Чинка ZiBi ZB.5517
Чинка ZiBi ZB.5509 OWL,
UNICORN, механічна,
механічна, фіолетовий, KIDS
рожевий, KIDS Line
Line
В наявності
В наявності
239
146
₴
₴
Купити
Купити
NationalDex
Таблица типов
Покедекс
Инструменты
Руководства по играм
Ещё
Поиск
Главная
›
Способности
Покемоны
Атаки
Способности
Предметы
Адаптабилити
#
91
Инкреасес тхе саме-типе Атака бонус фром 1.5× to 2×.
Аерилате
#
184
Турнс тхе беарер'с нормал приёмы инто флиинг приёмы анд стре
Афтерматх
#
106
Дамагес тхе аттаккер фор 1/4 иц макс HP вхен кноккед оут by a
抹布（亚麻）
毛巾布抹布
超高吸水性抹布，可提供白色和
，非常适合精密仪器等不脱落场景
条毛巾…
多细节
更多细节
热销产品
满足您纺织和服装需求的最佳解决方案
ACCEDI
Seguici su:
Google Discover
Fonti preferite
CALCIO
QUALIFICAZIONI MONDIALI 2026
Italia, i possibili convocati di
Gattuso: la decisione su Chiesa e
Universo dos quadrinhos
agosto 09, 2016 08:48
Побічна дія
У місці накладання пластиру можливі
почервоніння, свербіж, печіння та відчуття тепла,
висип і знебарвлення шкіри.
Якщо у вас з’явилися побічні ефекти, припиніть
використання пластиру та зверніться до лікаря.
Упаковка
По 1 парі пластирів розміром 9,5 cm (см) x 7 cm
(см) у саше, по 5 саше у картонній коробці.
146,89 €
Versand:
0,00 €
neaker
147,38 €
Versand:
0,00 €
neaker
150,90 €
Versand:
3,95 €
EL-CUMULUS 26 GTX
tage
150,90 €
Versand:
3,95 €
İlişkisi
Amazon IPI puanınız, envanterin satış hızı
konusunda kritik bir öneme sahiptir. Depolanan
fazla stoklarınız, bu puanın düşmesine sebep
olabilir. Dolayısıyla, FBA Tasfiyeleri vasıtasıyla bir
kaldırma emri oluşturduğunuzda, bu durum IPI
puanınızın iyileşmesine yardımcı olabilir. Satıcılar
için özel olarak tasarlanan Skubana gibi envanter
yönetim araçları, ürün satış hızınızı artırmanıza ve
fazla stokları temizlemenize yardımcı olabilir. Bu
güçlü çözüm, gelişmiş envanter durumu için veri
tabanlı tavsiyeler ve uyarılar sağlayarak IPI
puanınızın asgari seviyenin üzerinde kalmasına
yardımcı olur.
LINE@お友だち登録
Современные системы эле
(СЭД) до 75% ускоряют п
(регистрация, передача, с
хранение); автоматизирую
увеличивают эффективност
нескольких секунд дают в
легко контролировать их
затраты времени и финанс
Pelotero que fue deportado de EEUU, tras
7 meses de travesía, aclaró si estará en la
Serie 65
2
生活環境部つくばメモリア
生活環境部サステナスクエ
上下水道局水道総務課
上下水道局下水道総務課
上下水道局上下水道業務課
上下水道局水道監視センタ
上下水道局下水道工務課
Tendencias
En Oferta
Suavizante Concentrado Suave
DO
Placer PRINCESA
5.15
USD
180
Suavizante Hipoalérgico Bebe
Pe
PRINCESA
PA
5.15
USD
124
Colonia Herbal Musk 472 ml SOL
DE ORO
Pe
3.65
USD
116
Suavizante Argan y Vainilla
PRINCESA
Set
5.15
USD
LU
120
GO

## Directions
Each line of the listing should be copied exactly.

## Answer below
Чинка ZiBi ZB.5517
Чинка ZiBi ZB.5509 OWL,
UNICORN, механічна,
механічна, фіолетовий, KIDS
рожевий, KIDS Line
Line
В наявності
В наявності
239
146
₴
₴
Купити
Купити
NationalDex
Таблица типов
Покедекс
Инструменты
Руководства по играм
Ещё
Поиск
Главная
›
Способности
Покемоны
Атаки
Способности
Предметы
Адаптабилити
#
91
Инкреасес тхе саме-типе Атака бонус фром 1.5× to 2×.
Аерилате
#
184
Турнс тхе беарер'с нормал приёмы инто флиинг приёмы анд стре
Афтерматх
#
106
Дамагес тхе аттаккер фор 1/4 иц макс HP вхен кноккед оут by a
抹布（亚麻）
毛巾布抹布
超高吸水性抹布，可提供白色和
，非常适合精密仪器等不脱落场景
条毛巾…
多细节
更多细节
热销产品
满足您纺织和服装需求的最佳解决方案
ACCEDI
Seguici su:
Google Discover
Fonti preferite
CALCIO
QUALIFICAZIONI MONDIALI 2026
Italia, i possibili convocati di
Gattuso: la decisione su Chiesa e
Universo dos quadrinhos
agosto 09, 2016 08:48
Побічна дія
У місці накладання пластиру можливі
почервоніння, свербіж, печіння та відчуття тепла,
висип і знебарвлення шкіри.
Якщо у вас з’явилися побічні ефекти, припиніть
використання пластиру та зверніться до лікаря.
Упаковка
По 1 парі пластирів розміром 9,5 cm (см) x 7 cm
(см) у саше, по 5 саше у картонній коробці.
146,89 €
Versand:
0,00 €
neaker
147,38 €
Versand:
0,00 €
neaker
150,90 €
Versand:
3,95 €
EL-CUMULUS 26 GTX
tage
150,90 €
Versand:
3,95 €
İlişkisi
Amazon IPI puanınız, envanterin satış hızı
konusunda kritik bir öneme sahiptir. Depolanan
fazla stoklarınız, bu puanın düşmesine sebep
olabilir. Dolayısıyla, FBA Tasfiyeleri vasıtasıyla bir
kaldırma emri oluşturduğunuzda, bu durum IPI
puanınızın iyileşmesine yardımcı olabilir. Satıcılar
için özel olarak tasarlanan Skubana gibi envanter
yönetim araçları, ürün satış hızınızı artırmanıza ve
fazla stokları temizlemenize yardımcı olabilir. Bu
güçlü çözüm, gelişmiş envanter durumu için veri
tabanlı tavsiyeler ve uyarılar sağlayarak IPI
puanınızın asgari seviyenin üzerinde kalmasına
yardımcı olur.
LINE@お友だち登録
Современные системы эле
(СЭД) до 75% ускоряют п
(регистрация, передача, с
хранение); автоматизирую
увеличивают эффективност
нескольких секунд дают в
легко контролировать их
затраты времени и финанс
Pelotero que fue deportado de EEUU, tras
7 meses de travesía, aclaró si estará en la
Serie 65
2
生活環境部つくばメモリア
生活環境部サステナスクエ
上下水道局水道総務課
上下水道局下水道総務課
上下水道局上下水道業務課
上下水道局水道監視センタ
上下水道局下水道工務課
Tendencias
En Oferta
Suavizante Concentrado Suave
DO
Placer PRINCESA
5.15
USD
180
Suavizante Hipoalérgico Bebe
Pe
PRINCESA
PA
5.15
USD
124
Colonia Herbal Musk 472 ml SOL
DE ORO
Pe
3.65
USD
116
Suavizante Argan y Vainilla
PRINCESA
Set
5.15
USD
LU
120
GO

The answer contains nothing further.